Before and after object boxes
******************************

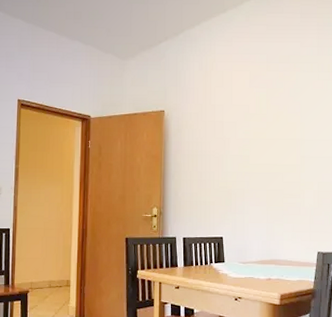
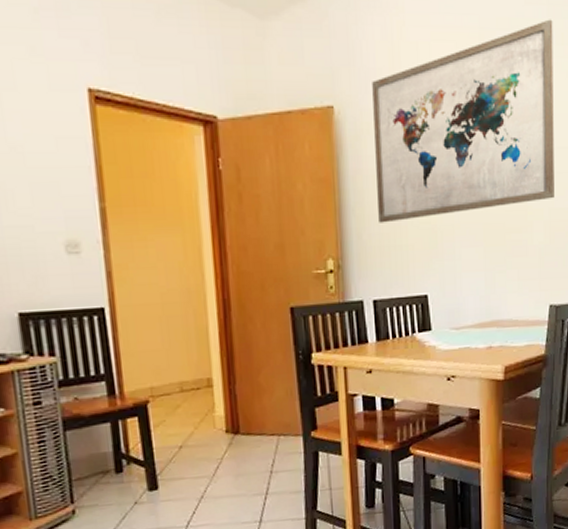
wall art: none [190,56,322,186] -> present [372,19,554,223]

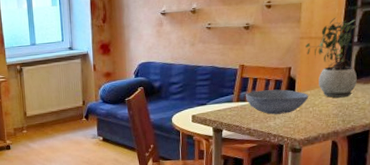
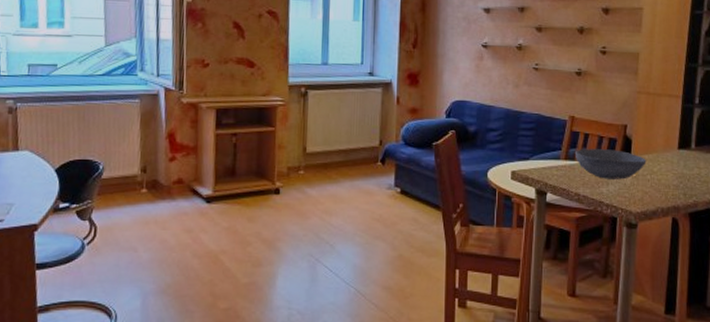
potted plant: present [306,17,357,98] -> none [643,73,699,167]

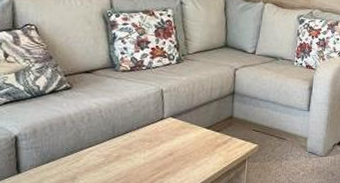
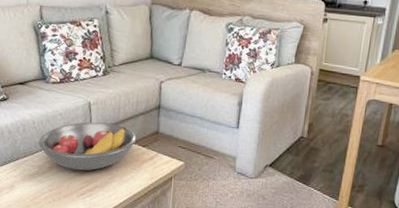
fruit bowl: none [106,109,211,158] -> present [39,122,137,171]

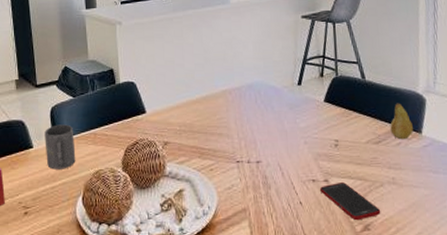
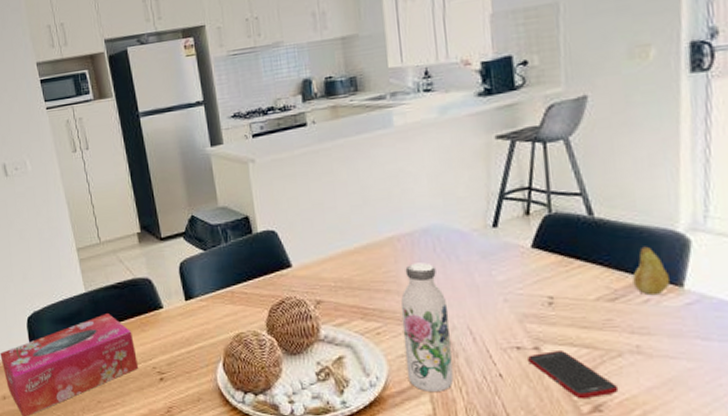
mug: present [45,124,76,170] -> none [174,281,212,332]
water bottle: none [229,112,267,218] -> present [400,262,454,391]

******************************

» Exercise directions
Because the copy must hold no pictures, return only the lines that run from the line containing "fruit bowl: none" to the end of the data above, each exactly as it stands.

» Response to this exercise
fruit bowl: none [106,109,211,158] -> present [39,122,137,171]

mug: present [45,124,76,170] -> none [174,281,212,332]
water bottle: none [229,112,267,218] -> present [400,262,454,391]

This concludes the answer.